And Robert Bean, chairman of ad agency Banc, says: “There used to a be a more ethereal and magical touch, which helped position Orange as a slightly mystical brand. These ads are more functional, and the misty, magical romance that Orange once had has gone. The brand has become more everyday.”

This may be down to the lifecycle of the market. In the early Nineties, people had to be persuaded that mobile phones really were a revolutionary new technology that would change the world. These days, people’s interest in mobiles has become somewhat muted, and the industry obsessed with targeting the youth market. Less a form of communication, the mobile is now positioned as a fashion accessory. This is all right – until the next fashion accessory comes along and replaces it.

Orange is holding a pitch for a new agency, headed by incoming brand marketing director Jeremy Dale, previously of ITV Digital.

He says: “I want to move the advertising on and refresh it.
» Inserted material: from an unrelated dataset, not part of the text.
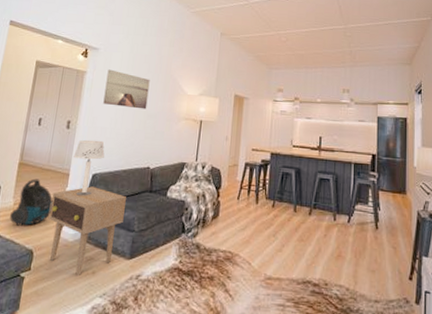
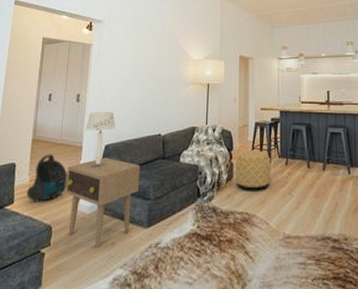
wall art: present [103,69,150,109] -> none [110,40,155,77]
ottoman: none [221,190,258,230] -> present [235,151,271,191]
Orange’s advertising really stood out when it first came out, a lot of our competitors have tried to follow the kind of model Orange created.”

In the mobile industry, marketing, it seems, has been stood on its head. It is supposed to respond to consumers’ desires, and to develop simple ways of giving people what they need at reasonable prices. But the mobile industry is approaching this proposition in reverse. It is starting with the technology, then trying to recoup its investment by persuading the public to sign up for the services. Are mobile users really crying out to be able to send pictures to each other? Do they really want to be able to send video messages, or will they treat it as a gimmick that becomes boring after a few goes? For their balance sheets’ sake, the networks must persuade us that these services are what we wanted all along.